B. L'IVG N'EST PAS MENACÉE EN FRANCE
L'existence en France d'une menace réelle au recours à l'IVG n'est pas démontrée, aucun parti politique n'ayant notamment, à la connaissance de la rapporteure, jamais remis en question le principe de l'IVG. Le Gouvernement reconnaît lui-même que « cette liberté n'est pas aujourd'hui directement menacée ou remise en cause, hormis par quelques courants de l'opinion heureusement très minoritaires »5(*).
À cet égard, la situation institutionnelle en France n'est en rien comparable avec celle des États-Unis, où la Cour suprême a renvoyé aux États fédérés la compétence pour légiférer sur l'avortement dans son arrêt Dobbs v. Jackson rendu le 24 juin 20226(*).
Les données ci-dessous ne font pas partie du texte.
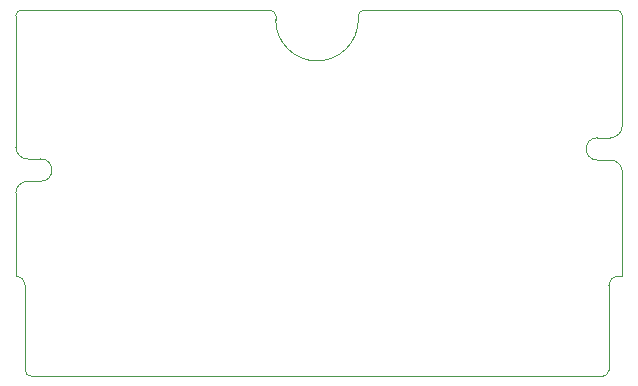
<source format=gm1>
%TF.GenerationSoftware,KiCad,Pcbnew,(5.1.8)-1*%
%TF.CreationDate,2020-12-20T15:01:14+01:00*%
%TF.ProjectId,GBA Cart,47424120-4361-4727-942e-6b696361645f,rev?*%
%TF.SameCoordinates,Original*%
%TF.FileFunction,Profile,NP*%
%FSLAX46Y46*%
G04 Gerber Fmt 4.6, Leading zero omitted, Abs format (unit mm)*
G04 Created by KiCad (PCBNEW (5.1.8)-1) date 2020-12-20 15:01:14*
%MOMM*%
%LPD*%
G01*
G04 APERTURE LIST*
%TA.AperFunction,Profile*%
%ADD10C,0.100000*%
%TD*%
G04 APERTURE END LIST*
D10*
X76641440Y-49213900D02*
X76290800Y-49213900D01*
X25790800Y-26713900D02*
X46790800Y-26713900D01*
X25290800Y-38313900D02*
X25290800Y-27213900D01*
X27390800Y-39313900D02*
X26290800Y-39313900D01*
X26290800Y-41213900D02*
X27390800Y-41213900D01*
X25290800Y-49213900D02*
X25290800Y-42213900D01*
X26090800Y-57213900D02*
X26090800Y-50013900D01*
X74990800Y-57713900D02*
X26590800Y-57713900D01*
X75490800Y-50013900D02*
X75490800Y-57213900D01*
X76641440Y-40413900D02*
X76641440Y-49213900D01*
X75641440Y-39413900D02*
X74541440Y-39413900D01*
X75641440Y-37513900D02*
X74541440Y-37513900D01*
X76641440Y-27213560D02*
X76641440Y-36513900D01*
X54790800Y-26713900D02*
X76141440Y-26713560D01*
X54290800Y-27513900D02*
X54290800Y-27213900D01*
X47290800Y-27513900D02*
X47290800Y-27213900D01*
X25290800Y-38313900D02*
G75*
G03*
X26290800Y-39313900I1000000J0D01*
G01*
X26290800Y-41213900D02*
G75*
G03*
X25290800Y-42213900I0J-1000000D01*
G01*
X27390800Y-39313900D02*
G75*
G02*
X27390800Y-41213900I0J-950000D01*
G01*
X25290800Y-49213900D02*
G75*
G02*
X26090800Y-50013900I0J-800000D01*
G01*
X75490800Y-50013900D02*
G75*
G02*
X76290800Y-49213900I800000J0D01*
G01*
X74541440Y-39413900D02*
G75*
G02*
X74541440Y-37513900I0J950000D01*
G01*
X76641440Y-40413900D02*
G75*
G03*
X75641440Y-39413900I-1000000J0D01*
G01*
X75641440Y-37513900D02*
G75*
G03*
X76641440Y-36513900I0J1000000D01*
G01*
X54290800Y-27513900D02*
G75*
G02*
X50790800Y-31013900I-3500000J0D01*
G01*
X50790800Y-31013900D02*
G75*
G02*
X47290800Y-27513900I0J3500000D01*
G01*
X26090800Y-57213900D02*
G75*
G03*
X26590800Y-57713900I500000J0D01*
G01*
X74990800Y-57713900D02*
G75*
G03*
X75490800Y-57213900I0J500000D01*
G01*
X76641440Y-27213560D02*
G75*
G03*
X76141440Y-26713560I-500000J0D01*
G01*
X54790800Y-26713900D02*
G75*
G03*
X54290800Y-27213900I0J-500000D01*
G01*
X47290800Y-27213900D02*
G75*
G03*
X46790800Y-26713900I-500000J0D01*
G01*
X25790800Y-26713900D02*
G75*
G03*
X25290800Y-27213900I0J-500000D01*
G01*
M02*

</source>
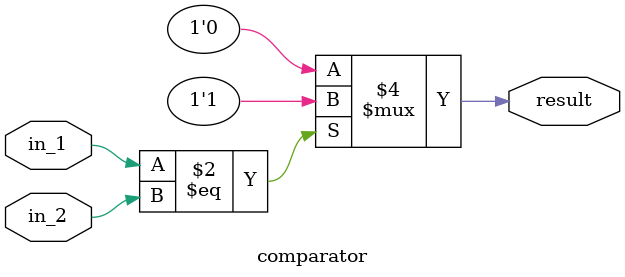
<source format=sv>
module comparator
#(
	parameter WIDTH = 1
)
(
	input logic [WIDTH - 1:0] in_1,
	input logic [WIDTH - 1:0] in_2,
	output logic result
);
	
	always_comb
	begin
		if(in_1 == in_2)
		begin
			result = 1'b1;
		end
		else
		begin
			result = 1'b0;
		end
	end

endmodule

</source>
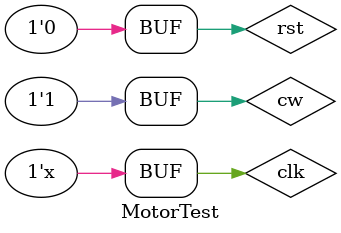
<source format=sv>
`timescale 1ns / 1ps


module MotorTest();
    reg clk;
    reg rst;
    reg cw;
    wire [3:0] L;
    
    MotorDriver md(
        .clk(clk),
        .rst(rst),
        .cw(cw),
        .L(L)
        );
    initial
        begin
        clk = 0; rst = 1; cw = 0; #30 rst = 0; cw = 1; #100 cw = 0; #100 cw = 1;
        end
   
   always #10 clk = ~clk;       
endmodule

</source>
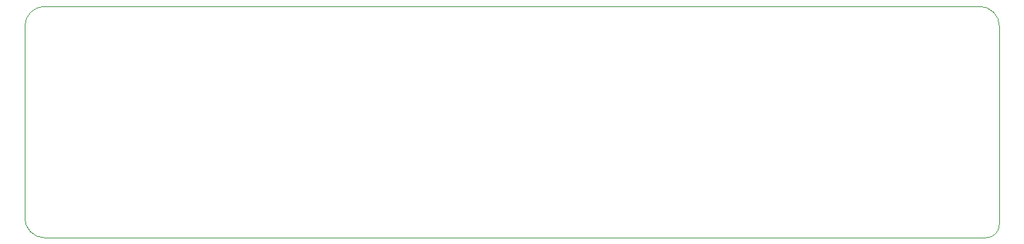
<source format=gbr>
%TF.GenerationSoftware,KiCad,Pcbnew,(6.0.6)*%
%TF.CreationDate,2022-06-26T20:02:46-04:00*%
%TF.ProjectId,keyboard,6b657962-6f61-4726-942e-6b696361645f,rev?*%
%TF.SameCoordinates,Original*%
%TF.FileFunction,Profile,NP*%
%FSLAX46Y46*%
G04 Gerber Fmt 4.6, Leading zero omitted, Abs format (unit mm)*
G04 Created by KiCad (PCBNEW (6.0.6)) date 2022-06-26 20:02:46*
%MOMM*%
%LPD*%
G01*
G04 APERTURE LIST*
%TA.AperFunction,Profile*%
%ADD10C,0.100000*%
%TD*%
G04 APERTURE END LIST*
D10*
X155575000Y-76993750D02*
X155575000Y-100806250D01*
X41275000Y-74612500D02*
X153193750Y-74612500D01*
X41275000Y-74612500D02*
G75*
G03*
X38893750Y-76993750I0J-2381250D01*
G01*
X38893750Y-76993750D02*
X38893750Y-100012500D01*
X155575000Y-76993750D02*
G75*
G03*
X153193750Y-74612500I-2381300J-50D01*
G01*
X153987500Y-102393700D02*
G75*
G03*
X155575000Y-100806250I0J1587500D01*
G01*
X41275000Y-102393750D02*
X153987500Y-102393750D01*
X38893750Y-100012500D02*
G75*
G03*
X41275000Y-102393750I2381250J0D01*
G01*
M02*

</source>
La France est une République indivisible dans laquelle le législateur national dispose d'une plénitude de compétence et les lois sont les mêmes pour tous.
Le comité présidé par Simone Veil en décembre 2008 n'avait d'ailleurs pas recommandé de modifier le Préambule ni d'intégrer à la Constitution de droits et libertés liés à la bioéthique, laquelle intégrait l'IVG, et refusait aussi d'y « inscrire des dispositions de portée purement symbolique ».
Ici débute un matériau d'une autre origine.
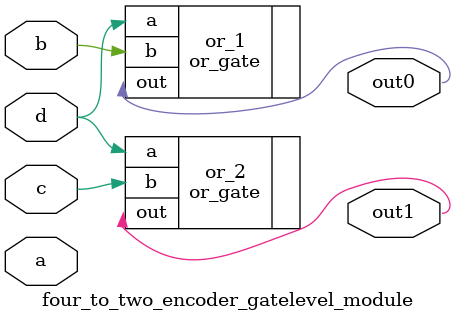
<source format=v>

module four_to_two_encoder_gatelevel_module (a, b, c, d, out0, out1);
	input a, b, c, d;

	output out0, out1;
	
	or_gate or_1(.a(d), .b(b), .out(out0));
	or_gate or_2(.a(d), .b(c), .out(out1));

endmodule



</source>
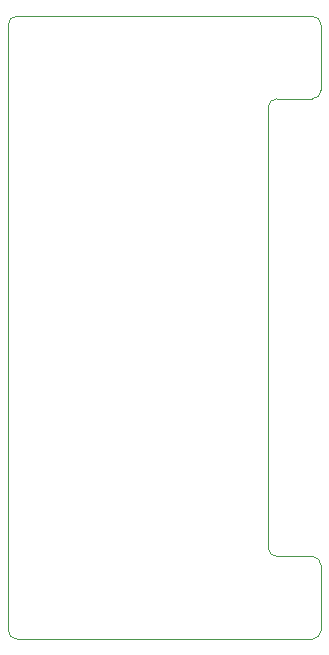
<source format=gbr>
%TF.GenerationSoftware,KiCad,Pcbnew,8.0.9-1.fc41*%
%TF.CreationDate,2025-04-27T16:21:27+02:00*%
%TF.ProjectId,Breadboard-PowerSupply,42726561-6462-46f6-9172-642d506f7765,rev?*%
%TF.SameCoordinates,Original*%
%TF.FileFunction,Profile,NP*%
%FSLAX46Y46*%
G04 Gerber Fmt 4.6, Leading zero omitted, Abs format (unit mm)*
G04 Created by KiCad (PCBNEW 8.0.9-1.fc41) date 2025-04-27 16:21:27*
%MOMM*%
%LPD*%
G01*
G04 APERTURE LIST*
%TA.AperFunction,Profile*%
%ADD10C,0.050000*%
%TD*%
G04 APERTURE END LIST*
D10*
X75750000Y-59250000D02*
G75*
G02*
X76500000Y-60000000I0J-750000D01*
G01*
X50000000Y-60000000D02*
G75*
G02*
X50750000Y-59250000I750000J0D01*
G01*
X72750000Y-105000000D02*
G75*
G02*
X72000000Y-104250000I0J750000D01*
G01*
X72000000Y-67000000D02*
X72000000Y-104250000D01*
X50750000Y-112000000D02*
G75*
G02*
X50000000Y-111250000I0J750000D01*
G01*
X76500000Y-111250000D02*
G75*
G02*
X75750000Y-112000000I-750000J0D01*
G01*
X76500000Y-65500000D02*
G75*
G02*
X75750000Y-66250000I-750000J0D01*
G01*
X50000000Y-111250000D02*
X50000000Y-60000000D01*
X75750000Y-59250000D02*
X50750000Y-59250000D01*
X75750000Y-66250000D02*
X75500000Y-66250000D01*
X76500000Y-105750000D02*
X76500000Y-111250000D01*
X72000000Y-67000000D02*
G75*
G02*
X72750000Y-66250000I750000J0D01*
G01*
X75500000Y-66250000D02*
X72750000Y-66250000D01*
X76500000Y-60000000D02*
X76500000Y-65500000D01*
X75750000Y-112000000D02*
X50750000Y-112000000D01*
X72750000Y-105000000D02*
X75750000Y-105000000D01*
X75750000Y-105000000D02*
G75*
G02*
X76500000Y-105750000I0J-750000D01*
G01*
M02*

</source>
C. UNE CONSTITUTIONNALISATION NE RÉSOUDRAIT AUCUNEMENT LES PROBLÈMES D'ACCÈS À L'IVG
La constitutionnalisation ne permettrait pas de résoudre la question de l'effectivité de l'accès à l'IVG, qui est la seule à même de garantir la liberté de la femme à y recourir. La commission a pleinement conscience des difficultés d'accès, d'ailleurs déjà relevées par la commission des affaires sociales7(*) et la délégation aux droits des femmes du Sénat8(*), qui peuvent exister pour les femmes souhaitant avorter.
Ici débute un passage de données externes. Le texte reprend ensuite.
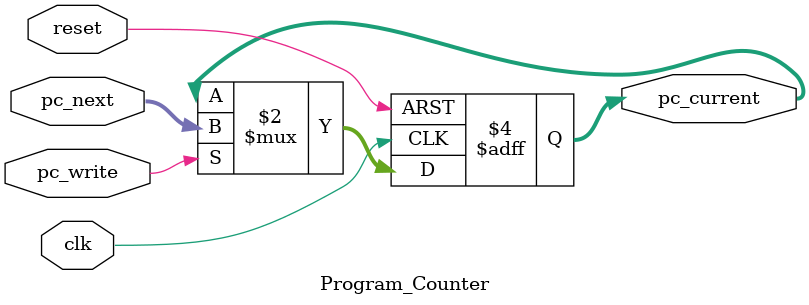
<source format=sv>
module Program_Counter (
    input  logic        clk,          
    input  logic        reset,        
    input  logic        pc_write,     // Write enable for PC
    input  logic [31:0] pc_next,      // Next PC value
    output logic [31:0] pc_current    // Current PC value
);

    always_ff @(posedge clk or posedge reset) begin
        if (reset) 
            pc_current <= 32'h00000000;  
        else if (pc_write) 
            pc_current <= pc_next;       
    end

endmodule

</source>
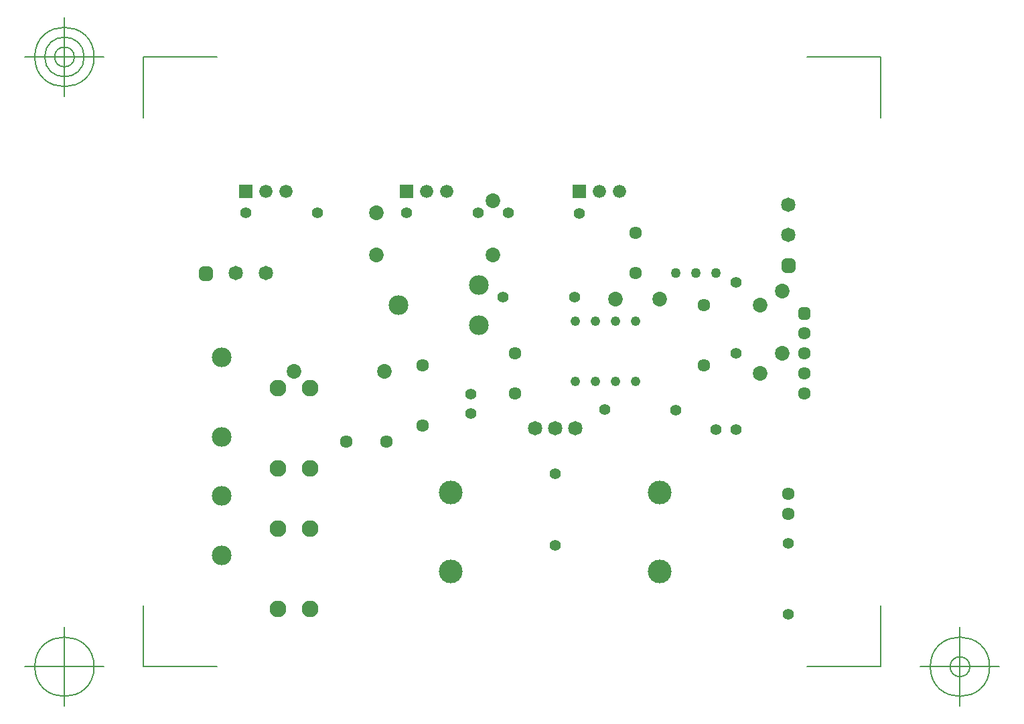
<source format=gbr>
G04 Generated by Ultiboard 14.1 *
%FSLAX34Y34*%
%MOMM*%

%ADD10C,0.0001*%
%ADD11C,0.1270*%
%ADD12C,2.4978*%
%ADD13C,2.1168*%
%ADD14C,3.0000*%
%ADD15C,1.6088*%
%ADD16C,1.8202*%
%ADD17C,1.4000*%
%ADD18C,1.2446*%
%ADD19R,0.5291X0.5291*%
%ADD20C,0.9949*%
%ADD21R,0.6985X0.6985*%
%ADD22C,1.1006*%
%ADD23C,1.6764*%
%ADD24R,1.6764X1.6764*%
%ADD25C,1.8556*%
%ADD26C,1.2700*%


G04 ColorRGB 9900CC for the following layer *
%LNSolder Mask Bottom*%
%LPD*%
G54D10*
G54D11*
X-27872Y-45720D02*
X-27872Y31437D01*
X-27872Y-45720D02*
X65339Y-45720D01*
X904240Y-45720D02*
X811029Y-45720D01*
X904240Y-45720D02*
X904240Y31437D01*
X904240Y725851D02*
X904240Y648694D01*
X904240Y725851D02*
X811029Y725851D01*
X-27872Y725851D02*
X65339Y725851D01*
X-27872Y725851D02*
X-27872Y648694D01*
X-77872Y-45720D02*
X-177872Y-45720D01*
X-127872Y-95720D02*
X-127872Y4280D01*
X-165372Y-45720D02*
G75*
D01*
G02X-165372Y-45720I37500J0*
G01*
X954240Y-45720D02*
X1054240Y-45720D01*
X1004240Y-95720D02*
X1004240Y4280D01*
X966740Y-45720D02*
G75*
D01*
G02X966740Y-45720I37500J0*
G01*
X991740Y-45720D02*
G75*
D01*
G02X991740Y-45720I12500J0*
G01*
X-77872Y725851D02*
X-177872Y725851D01*
X-127872Y675851D02*
X-127872Y775851D01*
X-165372Y725851D02*
G75*
D01*
G02X-165372Y725851I37500J0*
G01*
X-152872Y725851D02*
G75*
D01*
G02X-152872Y725851I25000J0*
G01*
X-140372Y725851D02*
G75*
D01*
G02X-140372Y725851I12500J0*
G01*
G54D12*
X71120Y345440D03*
X71120Y95462D03*
X71120Y245322D03*
X71120Y170392D03*
X396240Y436880D03*
X396240Y386080D03*
X294640Y411480D03*
G54D13*
X142240Y27300D03*
X142240Y128900D03*
X182880Y27300D03*
X182880Y128900D03*
X142240Y306700D03*
X142240Y205100D03*
X182880Y306700D03*
X182880Y205100D03*
G54D14*
X360680Y74620D03*
X360680Y174620D03*
X624840Y74620D03*
X624840Y174620D03*
G54D15*
X279400Y238760D03*
X228600Y238760D03*
X325120Y335280D03*
X325120Y259080D03*
X441960Y299720D03*
X441960Y350520D03*
X807720Y299720D03*
X807720Y375920D03*
X807720Y350520D03*
X807720Y325120D03*
X680720Y335280D03*
X680720Y411480D03*
X787400Y147320D03*
X787400Y172720D03*
X594360Y452120D03*
X594360Y502920D03*
G54D16*
X492760Y255900D03*
X467360Y255900D03*
X518160Y255900D03*
X88900Y452120D03*
X127000Y452120D03*
X787400Y500380D03*
X787400Y538480D03*
G54D17*
X386080Y299320D03*
X386080Y274320D03*
X555160Y279400D03*
X645160Y279300D03*
X516720Y421640D03*
X426720Y421740D03*
X695960Y254000D03*
X720960Y254000D03*
X721360Y440520D03*
X721260Y350520D03*
X433240Y528320D03*
X523240Y528220D03*
X394800Y528320D03*
X304800Y528420D03*
X191600Y528320D03*
X101600Y528420D03*
X787400Y110320D03*
X787300Y20320D03*
X492760Y108120D03*
X492860Y198120D03*
G54D18*
X518160Y391160D03*
X543560Y314960D03*
X594360Y314960D03*
X568960Y314960D03*
X594360Y391160D03*
X543560Y391160D03*
X568960Y391160D03*
X518160Y314960D03*
G54D19*
X807720Y401320D03*
G54D20*
X805075Y398675D02*
X810365Y398675D01*
X810365Y403965D01*
X805075Y403965D01*
X805075Y398675D01*D02*
G54D21*
X50800Y452120D03*
X787400Y462280D03*
G54D22*
X47308Y448628D02*
X54292Y448628D01*
X54292Y455612D01*
X47308Y455612D01*
X47308Y448628D01*D02*
X783908Y458788D02*
X790892Y458788D01*
X790892Y465772D01*
X783908Y465772D01*
X783908Y458788D01*D02*
G54D23*
X152131Y555889D03*
X126731Y555889D03*
X355600Y555889D03*
X330200Y555889D03*
X574040Y555889D03*
X548640Y555889D03*
G54D24*
X101331Y555889D03*
X304800Y555889D03*
X523240Y555889D03*
G54D25*
X779780Y350520D03*
X779780Y429260D03*
X751840Y411480D03*
X751840Y325120D03*
X162560Y327660D03*
X276860Y327660D03*
X568960Y419100D03*
X624840Y419100D03*
X414020Y543560D03*
X414020Y474980D03*
X266700Y474980D03*
X266700Y528320D03*
G54D26*
X645160Y452120D03*
X695960Y452120D03*
X670560Y452120D03*

M02*

</source>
Il est anormal que certaines femmes souhaitant recourir à une IVG ne puissent le faire dans de bonnes conditions, en particulier dans certains territoires.
D. LE CHANGEMENT DE NATURE DE LA CONSTITUTION SERAIT DOMMAGEABLE
La Constitution du 4 octobre 1958 n'a pas été conçue pour qu'y soient intégrées toutes les déclinaisons des droits et libertés énoncés de manière générale dans son Préambule.
De plus, comme l'avait déjà relevé la rapporteure, pourquoi alors se limiter à l'IVG et ne pas constitutionaliser d'autres manifestations de la liberté qui n'ont pas, non plus, en tant que telle, valeur constitutionnelle, comme le mariage pour les personnes de même sexe ou d'autres droits liés à la santé ou la bioéthique ?
* 5 Voir l'exposé des motifs du projet de loi constitutionnelle.
* 6 Supreme Court of the United States, Dobbs, State Health officer of the Mississippi department of health, et al. v. Jackson Women's health organization et al., n° 19-1392, decided June 24, 2022. Cet arrêt est consultable sur le site internet de la Cour suprême des États-Unis.
* 7 Voir le rapport n° 263 (2020-2021) fait au nom de la commission des affaires sociales du Sénat par Laurence Rossignol, déposé le 13 janvier 2021, sur la proposition de loi visant à renforcer le droit à l'avortement.
* 8 Voir « Femmes et santé : les enjeux d'aujourd'hui », rapport d'information n° 592 (2014-2015) fait au nom de la délégation aux droits des femmes par Annick Billon et Françoise Laborde, déposé le 2 juillet 2015.